Une fusion d’ailleurs pas si récente dans l’esprit. En 2011, déjà, Familles Rurales avait quitté le champ du monde agricole et rural en passant du Fafsea (à l’époque organisme paritaire collecteur agréé des fonds de la formation pour l’agriculture et les services associés, type Mutuelle Agricole, Groupama ou Crédit Agricole) pour rejoindre le périmètre interprofessionnel chez Opcalia, puis en rejoignant Uniformation, l’Opca de l’action sociale devenu depuis 2019 opérateur de compétences (Opco) sur le champ de la cohésion sociale. « C’était le sens de l’histoire. Même si, initialement, la fédération se positionne dans la ruralité au vu de son public, nous relevons bien du secteur de l’animation sociale en matière de métiers pratiqués », indique Guillaume Rodelet. D’où le choix, aux alentours de 2017, de prospecter les fédérations patronales proches pour trouver un port d’attache à la branche dans le cadre de leur regroupement.
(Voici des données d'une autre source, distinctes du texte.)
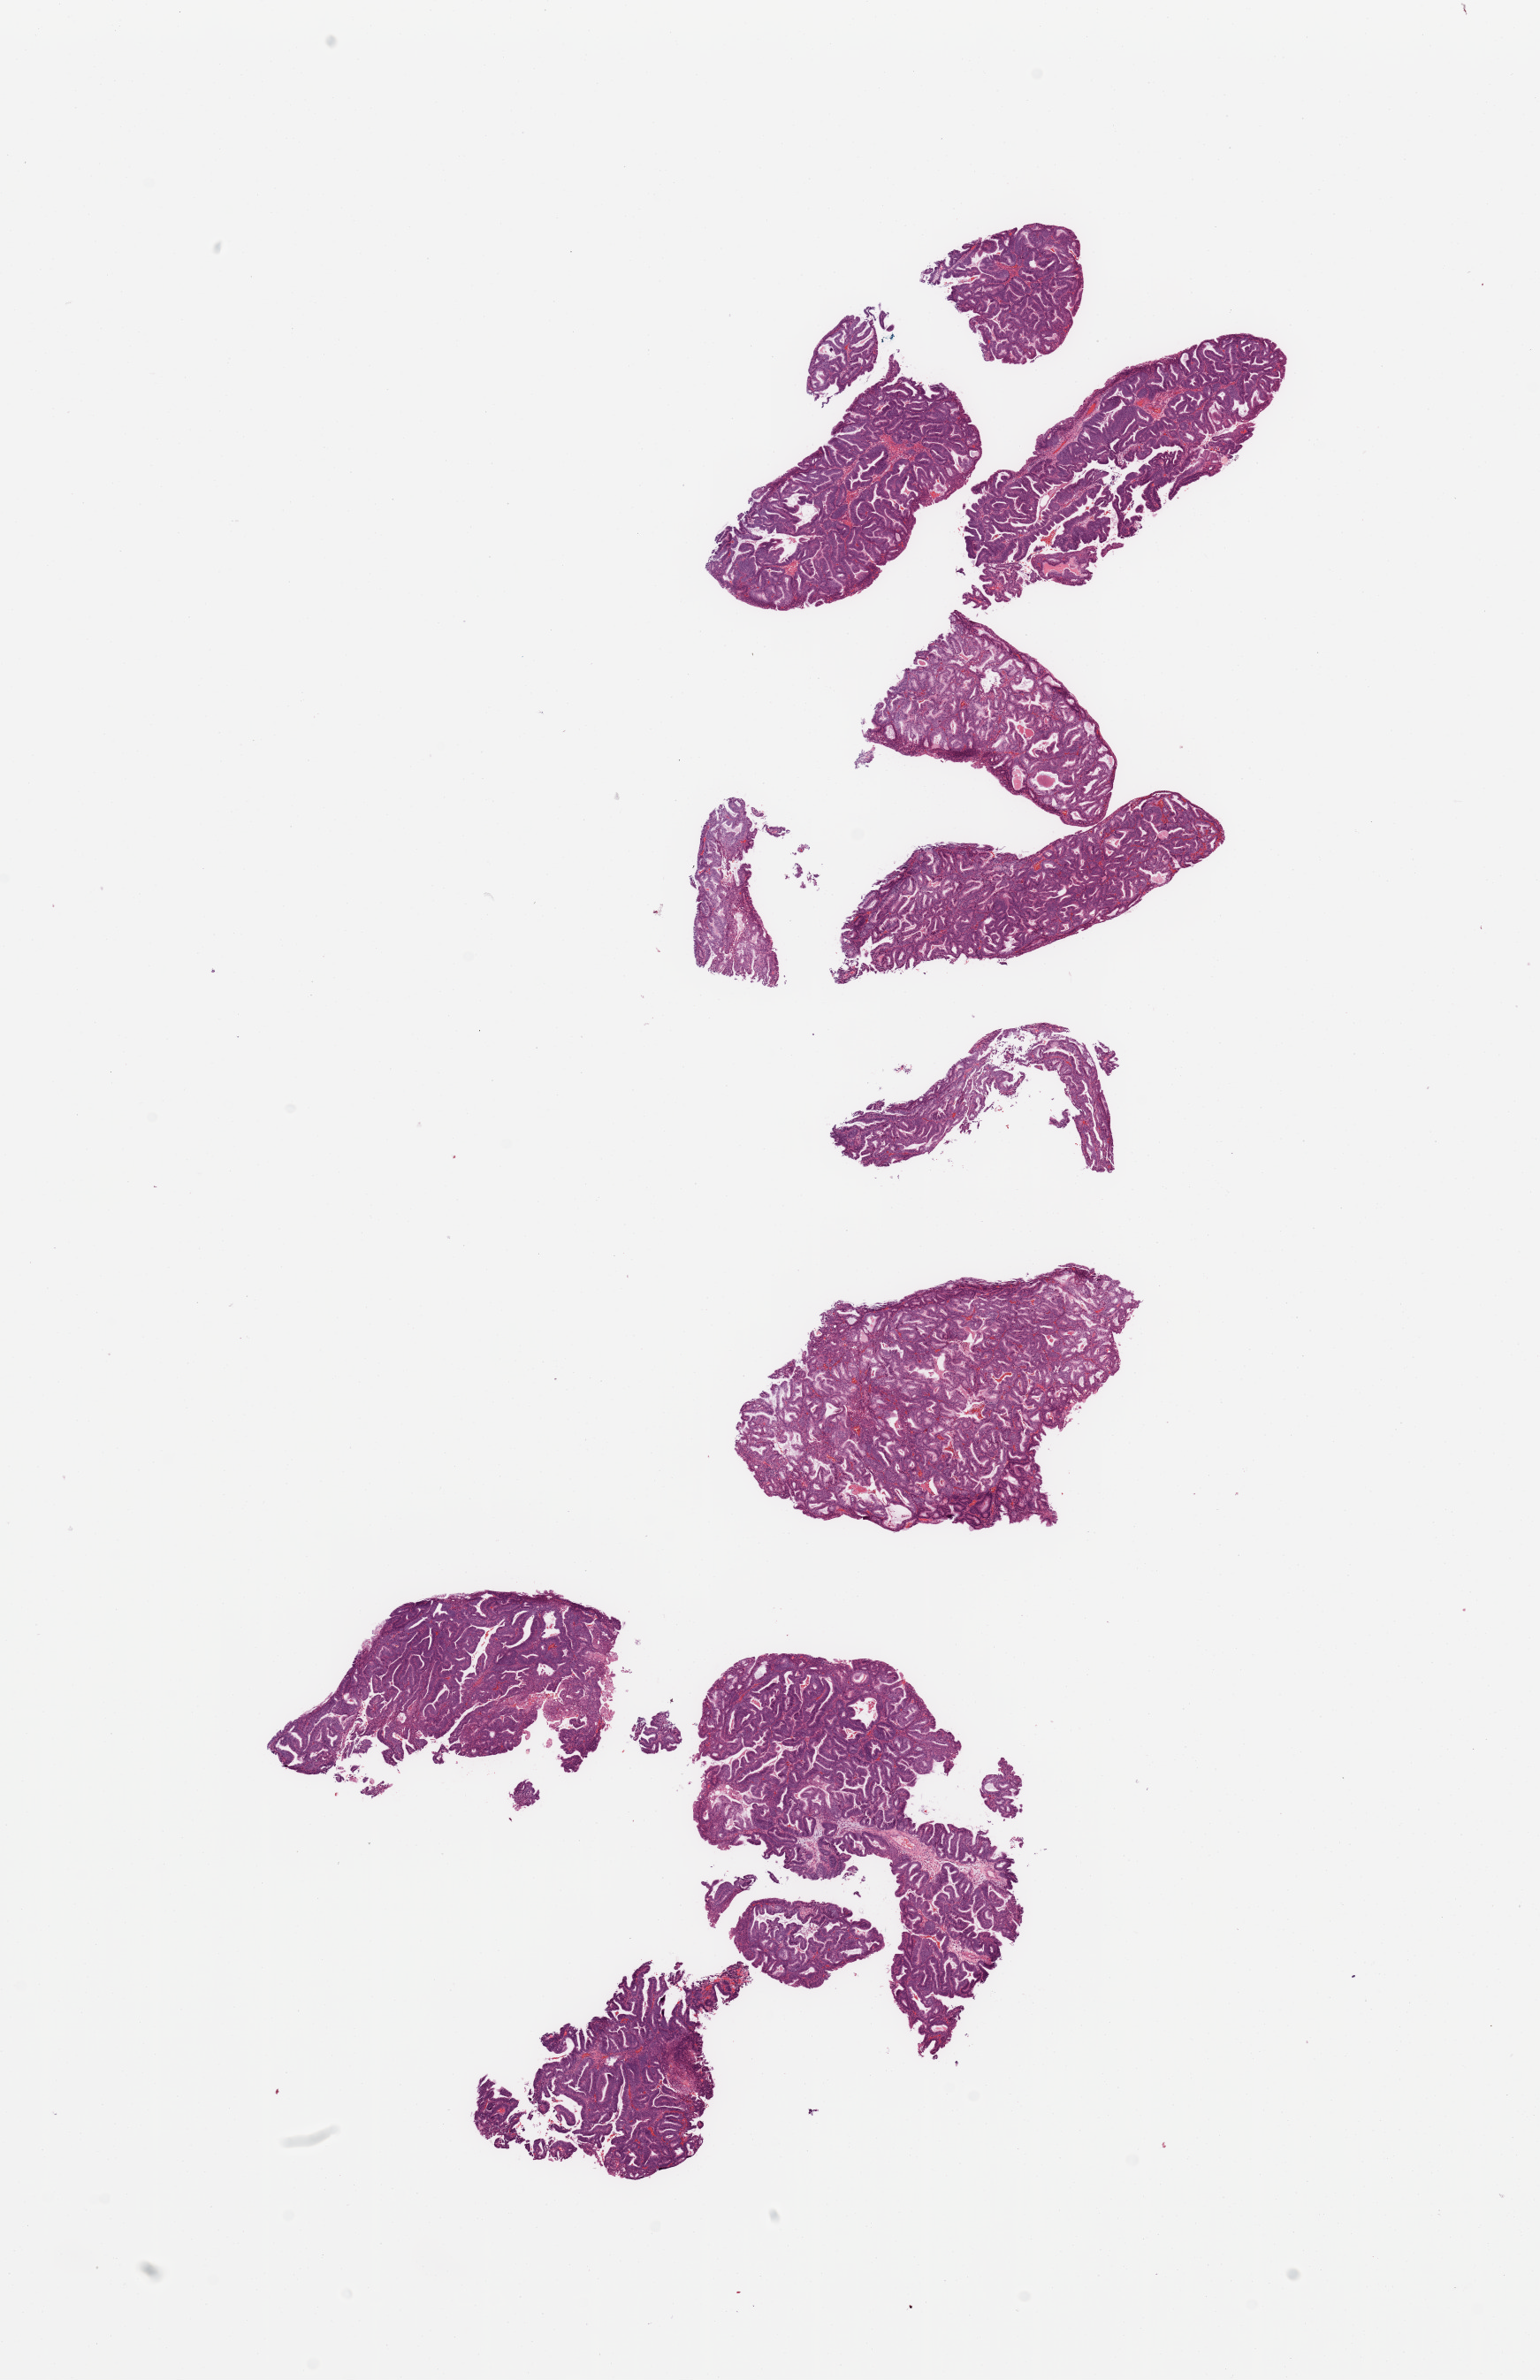
Digitized H&E-stained tissue section (whole slide), whole scanned area (about 13.8 x 21.3 mm, from a 20x scan) shown as a low-resolution overview. Tumour tissue sample, uterus. Female, 55 y/o.
Diagnosis: Endometrioid adenocarcinoma, NOS.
Après quelques tâtonnements sans lendemains du côté des Maisons familiales et rurales (MFR) et d’Elisfa, le regroupement des employeurs des centres sociaux et familiaux, c’est finalement vers Hexopée, organisation professionnelle représentative dans les domaines de l’animation, du sport, du tourisme social et familial et des foyers et services pour jeunes travailleurs, qui regroupe notamment les MJC, les fédérations sportives Leo Lagrange, les Éclaireuses et Éclaireurs de France, les Francas ou encore la Ligue de l’enseignement, que s’est tournée Familles Rurales en vue de former une branche commune avec Éclat. Avec le renfort du FNPF, la future branche pourrait compter quelque 140 000 salariés. « Nous mettons en priorité la construction commune d’une branche professionnelle forte », annonce Michel Pillon, administrateur représentant des employeurs de la branche. À suivre.